=== EXERCISE DIRECTIONS ===
Reproduce every one of the following lines word for word, in the order given.

===== DATASET EXCERPTS

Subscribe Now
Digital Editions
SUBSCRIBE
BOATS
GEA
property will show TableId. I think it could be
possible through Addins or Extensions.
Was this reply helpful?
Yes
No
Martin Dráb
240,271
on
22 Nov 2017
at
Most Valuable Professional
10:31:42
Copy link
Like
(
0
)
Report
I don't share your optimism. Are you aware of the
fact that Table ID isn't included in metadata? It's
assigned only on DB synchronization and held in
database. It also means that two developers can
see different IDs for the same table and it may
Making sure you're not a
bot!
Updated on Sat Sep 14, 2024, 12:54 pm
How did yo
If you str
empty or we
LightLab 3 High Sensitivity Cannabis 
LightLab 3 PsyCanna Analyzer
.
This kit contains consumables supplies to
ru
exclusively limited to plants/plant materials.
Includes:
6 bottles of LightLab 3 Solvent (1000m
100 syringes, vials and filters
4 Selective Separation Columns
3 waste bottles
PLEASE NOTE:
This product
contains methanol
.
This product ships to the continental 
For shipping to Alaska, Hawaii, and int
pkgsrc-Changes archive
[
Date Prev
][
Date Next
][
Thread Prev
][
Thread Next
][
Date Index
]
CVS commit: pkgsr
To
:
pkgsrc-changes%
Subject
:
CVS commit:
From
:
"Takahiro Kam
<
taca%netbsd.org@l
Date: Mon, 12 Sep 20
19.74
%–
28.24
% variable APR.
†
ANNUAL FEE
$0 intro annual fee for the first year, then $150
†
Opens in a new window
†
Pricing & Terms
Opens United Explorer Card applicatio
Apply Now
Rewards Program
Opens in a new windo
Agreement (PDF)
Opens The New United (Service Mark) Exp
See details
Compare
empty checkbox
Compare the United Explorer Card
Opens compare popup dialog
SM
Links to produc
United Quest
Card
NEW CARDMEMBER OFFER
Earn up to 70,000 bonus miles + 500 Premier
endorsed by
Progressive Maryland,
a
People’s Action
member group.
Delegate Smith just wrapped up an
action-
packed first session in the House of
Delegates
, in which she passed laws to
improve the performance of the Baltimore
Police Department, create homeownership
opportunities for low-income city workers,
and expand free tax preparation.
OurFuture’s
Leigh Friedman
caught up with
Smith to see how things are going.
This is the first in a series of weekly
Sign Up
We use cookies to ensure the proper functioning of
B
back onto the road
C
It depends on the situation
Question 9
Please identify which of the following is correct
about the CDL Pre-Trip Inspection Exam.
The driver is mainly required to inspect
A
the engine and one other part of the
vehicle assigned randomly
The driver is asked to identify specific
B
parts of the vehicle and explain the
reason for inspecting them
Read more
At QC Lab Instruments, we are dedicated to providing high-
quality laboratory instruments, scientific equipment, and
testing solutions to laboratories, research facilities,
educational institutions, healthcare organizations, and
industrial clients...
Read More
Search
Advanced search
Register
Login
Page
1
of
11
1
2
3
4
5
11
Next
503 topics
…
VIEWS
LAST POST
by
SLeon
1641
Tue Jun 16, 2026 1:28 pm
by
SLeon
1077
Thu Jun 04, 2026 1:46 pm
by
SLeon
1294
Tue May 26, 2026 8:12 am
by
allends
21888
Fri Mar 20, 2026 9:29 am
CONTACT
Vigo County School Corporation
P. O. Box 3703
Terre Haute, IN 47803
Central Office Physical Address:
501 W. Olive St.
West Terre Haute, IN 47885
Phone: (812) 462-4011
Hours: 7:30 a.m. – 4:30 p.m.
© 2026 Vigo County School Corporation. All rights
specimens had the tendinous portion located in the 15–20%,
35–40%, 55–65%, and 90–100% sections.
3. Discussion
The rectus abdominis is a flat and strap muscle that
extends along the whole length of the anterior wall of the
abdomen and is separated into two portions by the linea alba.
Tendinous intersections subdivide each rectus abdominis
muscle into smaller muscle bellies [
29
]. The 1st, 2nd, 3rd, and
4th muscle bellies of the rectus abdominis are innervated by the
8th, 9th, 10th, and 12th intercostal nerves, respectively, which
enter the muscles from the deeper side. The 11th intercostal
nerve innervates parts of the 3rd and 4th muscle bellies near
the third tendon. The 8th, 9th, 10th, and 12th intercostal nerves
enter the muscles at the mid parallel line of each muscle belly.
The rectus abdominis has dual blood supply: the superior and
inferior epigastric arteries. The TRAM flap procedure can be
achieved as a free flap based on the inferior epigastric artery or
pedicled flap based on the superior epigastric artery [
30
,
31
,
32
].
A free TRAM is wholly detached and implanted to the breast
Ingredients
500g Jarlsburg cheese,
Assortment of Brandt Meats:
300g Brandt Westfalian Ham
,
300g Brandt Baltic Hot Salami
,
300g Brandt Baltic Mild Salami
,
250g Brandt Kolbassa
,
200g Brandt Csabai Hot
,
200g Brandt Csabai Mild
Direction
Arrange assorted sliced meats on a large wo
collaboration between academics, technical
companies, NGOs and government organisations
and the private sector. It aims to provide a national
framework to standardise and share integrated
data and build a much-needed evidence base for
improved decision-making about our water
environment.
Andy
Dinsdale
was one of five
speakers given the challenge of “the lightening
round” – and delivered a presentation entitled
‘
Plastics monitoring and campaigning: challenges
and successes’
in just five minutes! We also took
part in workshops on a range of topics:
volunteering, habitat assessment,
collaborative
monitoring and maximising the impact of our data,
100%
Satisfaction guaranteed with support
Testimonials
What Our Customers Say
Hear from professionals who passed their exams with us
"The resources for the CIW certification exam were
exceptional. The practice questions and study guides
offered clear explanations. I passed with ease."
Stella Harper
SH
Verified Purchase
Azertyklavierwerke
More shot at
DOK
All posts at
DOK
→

==========

=== YOUR RESPONSE ===
Subscribe Now
Digital Editions
SUBSCRIBE
BOATS
GEA
property will show TableId. I think it could be
possible through Addins or Extensions.
Was this reply helpful?
Yes
No
Martin Dráb
240,271
on
22 Nov 2017
at
Most Valuable Professional
10:31:42
Copy link
Like
(
0
)
Report
I don't share your optimism. Are you aware of the
fact that Table ID isn't included in metadata? It's
assigned only on DB synchronization and held in
database. It also means that two developers can
see different IDs for the same table and it may
Making sure you're not a
bot!
Updated on Sat Sep 14, 2024, 12:54 pm
How did yo
If you str
empty or we
LightLab 3 High Sensitivity Cannabis 
LightLab 3 PsyCanna Analyzer
.
This kit contains consumables supplies to
ru
exclusively limited to plants/plant materials.
Includes:
6 bottles of LightLab 3 Solvent (1000m
100 syringes, vials and filters
4 Selective Separation Columns
3 waste bottles
PLEASE NOTE:
This product
contains methanol
.
This product ships to the continental 
For shipping to Alaska, Hawaii, and int
pkgsrc-Changes archive
[
Date Prev
][
Date Next
][
Thread Prev
][
Thread Next
][
Date Index
]
CVS commit: pkgsr
To
:
pkgsrc-changes%
Subject
:
CVS commit:
From
:
"Takahiro Kam
<
taca%netbsd.org@l
Date: Mon, 12 Sep 20
19.74
%–
28.24
% variable APR.
†
ANNUAL FEE
$0 intro annual fee for the first year, then $150
†
Opens in a new window
†
Pricing & Terms
Opens United Explorer Card applicatio
Apply Now
Rewards Program
Opens in a new windo
Agreement (PDF)
Opens The New United (Service Mark) Exp
See details
Compare
empty checkbox
Compare the United Explorer Card
Opens compare popup dialog
SM
Links to produc
United Quest
Card
NEW CARDMEMBER OFFER
Earn up to 70,000 bonus miles + 500 Premier
endorsed by
Progressive Maryland,
a
People’s Action
member group.
Delegate Smith just wrapped up an
action-
packed first session in the House of
Delegates
, in which she passed laws to
improve the performance of the Baltimore
Police Department, create homeownership
opportunities for low-income city workers,
and expand free tax preparation.
OurFuture’s
Leigh Friedman
caught up with
Smith to see how things are going.
This is the first in a series of weekly
Sign Up
We use cookies to ensure the proper functioning of
B
back onto the road
C
It depends on the situation
Question 9
Please identify which of the following is correct
about the CDL Pre-Trip Inspection Exam.
The driver is mainly required to inspect
A
the engine and one other part of the
vehicle assigned randomly
The driver is asked to identify specific
B
parts of the vehicle and explain the
reason for inspecting them
Read more
At QC Lab Instruments, we are dedicated to providing high-
quality laboratory instruments, scientific equipment, and
testing solutions to laboratories, research facilities,
educational institutions, healthcare organizations, and
industrial clients...
Read More
Search
Advanced search
Register
Login
Page
1
of
11
1
2
3
4
5
11
Next
503 topics
…
VIEWS
LAST POST
by
SLeon
1641
Tue Jun 16, 2026 1:28 pm
by
SLeon
1077
Thu Jun 04, 2026 1:46 pm
by
SLeon
1294
Tue May 26, 2026 8:12 am
by
allends
21888
Fri Mar 20, 2026 9:29 am
CONTACT
Vigo County School Corporation
P. O. Box 3703
Terre Haute, IN 47803
Central Office Physical Address:
501 W. Olive St.
West Terre Haute, IN 47885
Phone: (812) 462-4011
Hours: 7:30 a.m. – 4:30 p.m.
© 2026 Vigo County School Corporation. All rights
specimens had the tendinous portion located in the 15–20%,
35–40%, 55–65%, and 90–100% sections.
3. Discussion
The rectus abdominis is a flat and strap muscle that
extends along the whole length of the anterior wall of the
abdomen and is separated into two portions by the linea alba.
Tendinous intersections subdivide each rectus abdominis
muscle into smaller muscle bellies [
29
]. The 1st, 2nd, 3rd, and
4th muscle bellies of the rectus abdominis are innervated by the
8th, 9th, 10th, and 12th intercostal nerves, respectively, which
enter the muscles from the deeper side. The 11th intercostal
nerve innervates parts of the 3rd and 4th muscle bellies near
the third tendon. The 8th, 9th, 10th, and 12th intercostal nerves
enter the muscles at the mid parallel line of each muscle belly.
The rectus abdominis has dual blood supply: the superior and
inferior epigastric arteries. The TRAM flap procedure can be
achieved as a free flap based on the inferior epigastric artery or
pedicled flap based on the superior epigastric artery [
30
,
31
,
32
].
A free TRAM is wholly detached and implanted to the breast
Ingredients
500g Jarlsburg cheese,
Assortment of Brandt Meats:
300g Brandt Westfalian Ham
,
300g Brandt Baltic Hot Salami
,
300g Brandt Baltic Mild Salami
,
250g Brandt Kolbassa
,
200g Brandt Csabai Hot
,
200g Brandt Csabai Mild
Direction
Arrange assorted sliced meats on a large wo
collaboration between academics, technical
companies, NGOs and government organisations
and the private sector. It aims to provide a national
framework to standardise and share integrated
data and build a much-needed evidence base for
improved decision-making about our water
environment.
Andy
Dinsdale
was one of five
speakers given the challenge of “the lightening
round” – and delivered a presentation entitled
‘
Plastics monitoring and campaigning: challenges
and successes’
in just five minutes! We also took
part in workshops on a range of topics:
volunteering, habitat assessment,
collaborative
monitoring and maximising the impact of our data,
100%
Satisfaction guaranteed with support
Testimonials
What Our Customers Say
Hear from professionals who passed their exams with us
"The resources for the CIW certification exam were
exceptional. The practice questions and study guides
offered clear explanations. I passed with ease."
Stella Harper
SH
Verified Purchase
Azertyklavierwerke
More shot at
DOK
All posts at
DOK
→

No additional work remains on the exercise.